I had the privilege last week to participate in the exchange component of a Professional Fellows Program that sent me halfway across the world to study the Armenian legal system with a focus on the protections and rights it affords for its most vulnerable and impoverished citizens. Sponsored by the U.S. State Department and administered by the American Councils for International Education, the program is intended to facilitate learning and cooperation among American professionals and their counterparts abroad.
The first part of the program took place over five weeks last fall, when Legal Aid was selected to host an Armenian lawyer, Narine Avagyan, the Deputy Head of Legal Development and Analysis at the Ministry of Justice and the Director of Yerevan State University’s Legal Clinic. Months later came the second part, which involved me going to the Republic of Armenia for an “Outbound Project” that Narine designed with Legal Aid’s assistance. I went with the goal of learning more about the provision of legal services in Armenia to litigants involved in criminal and civil matters who are unable to afford a lawyer, and to explore the viability of creating a more robust pro bono culture within the Armenian legal community.
Over the course of the past week, I had the opportunity to meet with the Dean of Yerevan State University’s Law Faculty, two Deputy Ministers in the Ministry of Justice, the Chairman of the Chamber of Advocates and his deputies, the Deputy Public Defender, a member of Parliament, a civil appellate judge, and the head of the School of Advocates. I also met with representatives from major Armenia law firms, non-governmental organizations, the Office of the Human Rights Defender, the Armenian Central Bank, the American Embassy in Armenia, local public defender offices, and many others. My visit culminated in a lecture that I was invited to deliver at the law school the Friday before my departure.

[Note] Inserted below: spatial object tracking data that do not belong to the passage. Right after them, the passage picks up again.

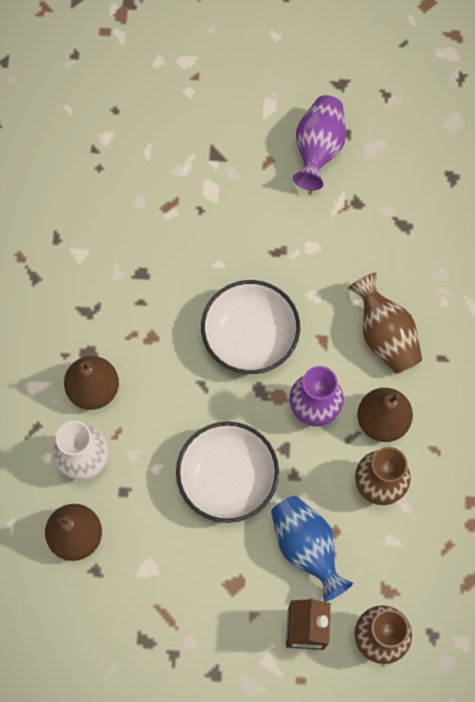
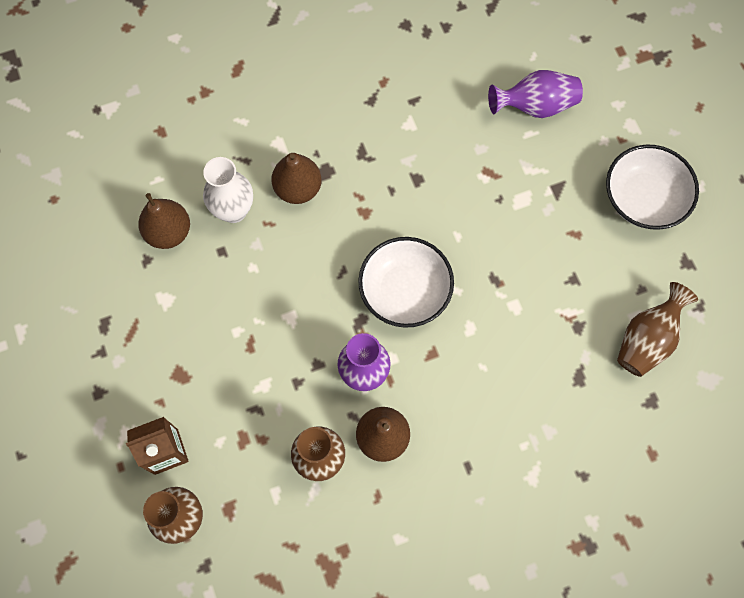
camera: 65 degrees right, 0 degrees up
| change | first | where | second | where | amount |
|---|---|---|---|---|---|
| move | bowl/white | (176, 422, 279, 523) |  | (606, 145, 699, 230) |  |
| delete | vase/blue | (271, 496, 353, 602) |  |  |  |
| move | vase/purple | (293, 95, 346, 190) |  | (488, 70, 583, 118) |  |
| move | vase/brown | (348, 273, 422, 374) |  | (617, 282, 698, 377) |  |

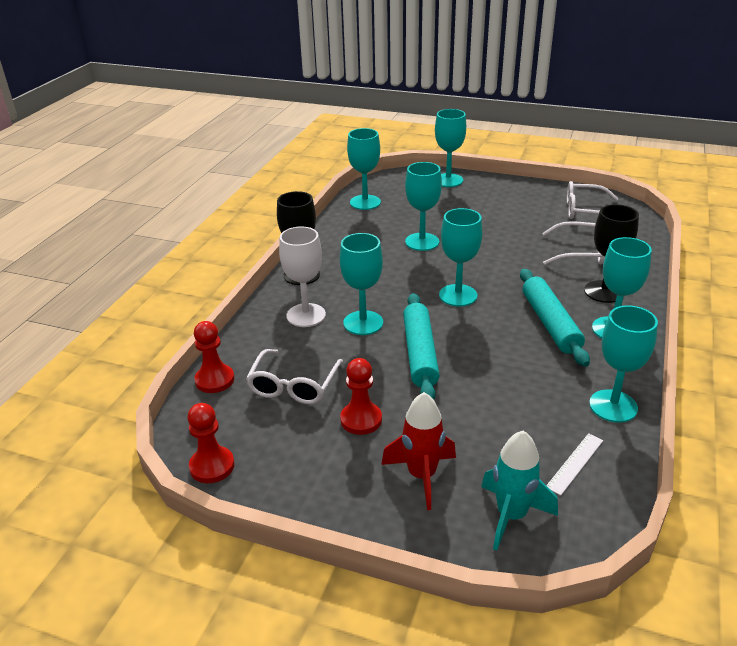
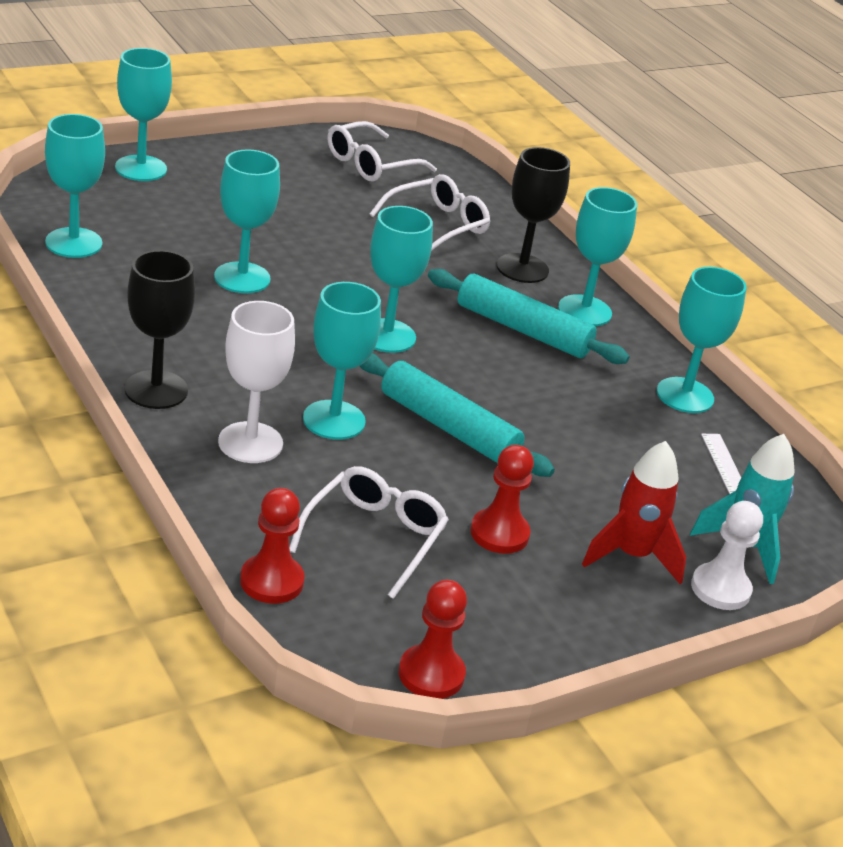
camera: 55 degrees left, 0 degrees up
| change | first | where | second | where | amount |
|---|---|---|---|---|---|
| rotate | glasses/white | (246, 349, 343, 404) |  | (289, 466, 449, 599) | 120 degrees counterclockwise |
| insert |  |  | pawn/white | (691, 501, 763, 610) |  |

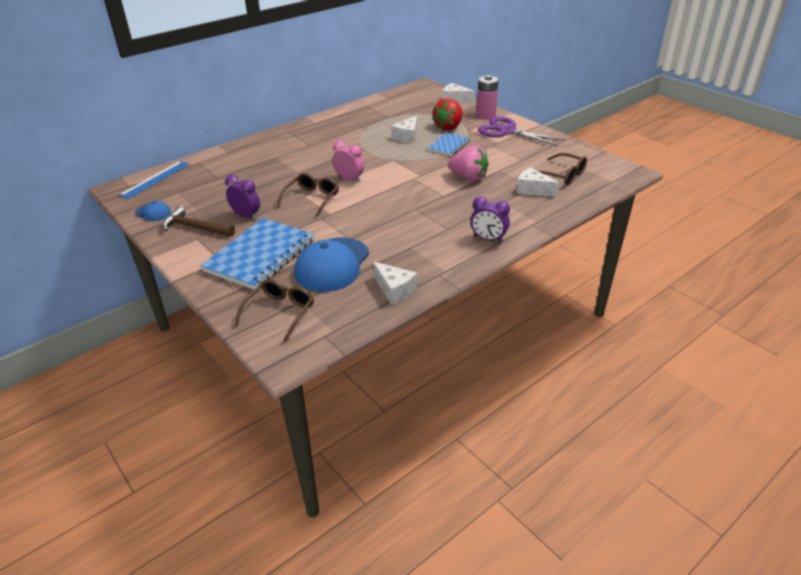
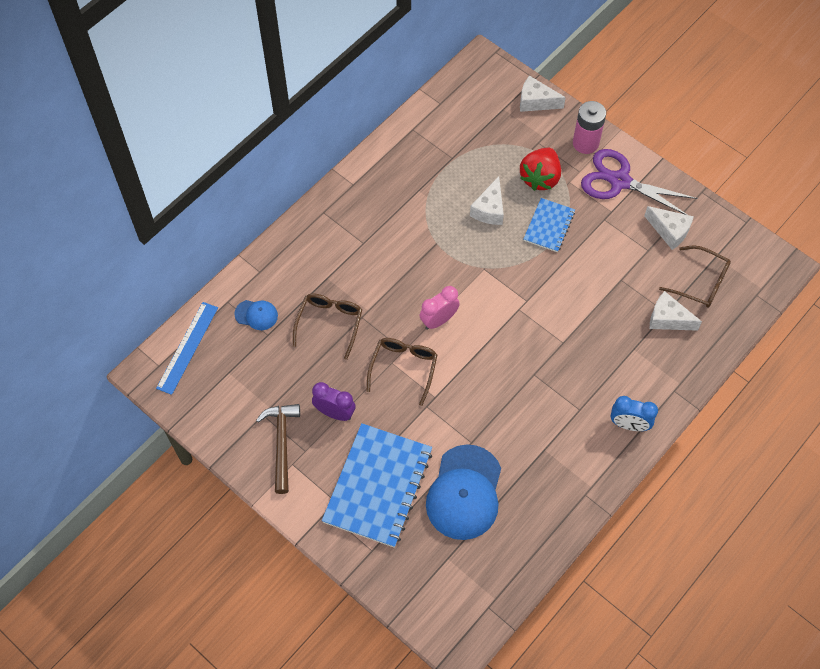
camera: 10 degrees left, 25 degrees up
| change | first | where | second | where | amount |
|---|---|---|---|---|---|
| move | cap/blue | (135, 201, 171, 221) |  | (234, 300, 278, 330) |  |
| rotate | hammer/brown | (161, 206, 235, 237) |  | (256, 404, 300, 494) | 75 degrees clockwise |
| move | glasses/brown | (234, 279, 314, 342) |  | (293, 293, 362, 360) |  |
| rotate | clock/pink | (333, 140, 364, 183) |  | (419, 286, 460, 330) | 60 degrees counterclockwise |
| move | cheese/white | (373, 261, 417, 305) |  | (645, 206, 694, 250) |  |
| delete | strawberry/pink | (448, 145, 488, 181) |  |  |  |
| recolor | clock/purple | (470, 197, 510, 243) | clock/blue | (611, 396, 658, 431) |  |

What I found most striking overall in these meetings was how generous Armenians were with their time, and how willing they were to share their knowledge and expertise with me. It was a professional experience like no other I have had. But of all of my many meetings—which were without exception illuminating and thought provoking—it was the one with the local public defenders in Vanadzor that left perhaps the most lasting impression on me. (In Armenia, the federally established but severely underfunded public defender offices provide advice and representation to certain designated vulnerable populations, including individuals in poverty, in both criminal and civil matters.)
Last Wednesday morning, Narine and I got into the car and drove two hours outside of Yerevan (Armenia’s capital) along highways and rural roads to reach the relatively small town of Vanadzor. We parked out front of an unremarkable building in the center of town and walked up to a one-room office on the second floor. We were greeted by two or three men and later joined by others—all local public defenders. Our half-hour meeting extended into the afternoon and spilled over into lunch.
They listened intently, patiently answered my questions, and spoke with refreshing candor. I walked away struck by their directness, honesty, and warmth. I was humbled by what I learned from hearing them describe how they approached their work, and the perspectives they shared. Over the course of the conversation, I came to understand that Vanadzor's public defenders essentially served as the community’s fixers, Jacks of all trades. And who knew that lawyers in a small town half a world away were paying attention to, and troubled by, the state of race relations in America? (The week I was in Armenia, yet another tragic police-involved shooting took place in a Dallas suburb, resulting in the death of an unarmed, 15-year-old African-American boy.)
I began penning these reflections on my flight back to the U.S. on Sunday, a little tired from long days of meetings and jet lag, but also full of enthusiasm from the unique opportunity I was afforded to visit Armenia. Even as the program comes to a formal conclusion, I hope to stay in contact with Narine and the Armenian lawyers, advocates, and policymakers I met abroad. As I write, a bill is floating about in Parliament in Armenia that would reduce unintended tax disincentives and provide greater non-monetary incentives for lawyers and law firms to engage in pro bono work. I am eager to provide whatever help I can to Narine and others fighting to improve the provision of legal services in Armenia.
But it is by no means a one-way street: I can certainly say that my participation in the program and my time abroad have made me a better advocate and lawyer. It has given me a new and fresh perspective on things. And I am confident that the insights I gained from the experience will undoubtedly inform my work at Legal Aid and impact the way I view the enforcement of rights and the rule of law for years to come.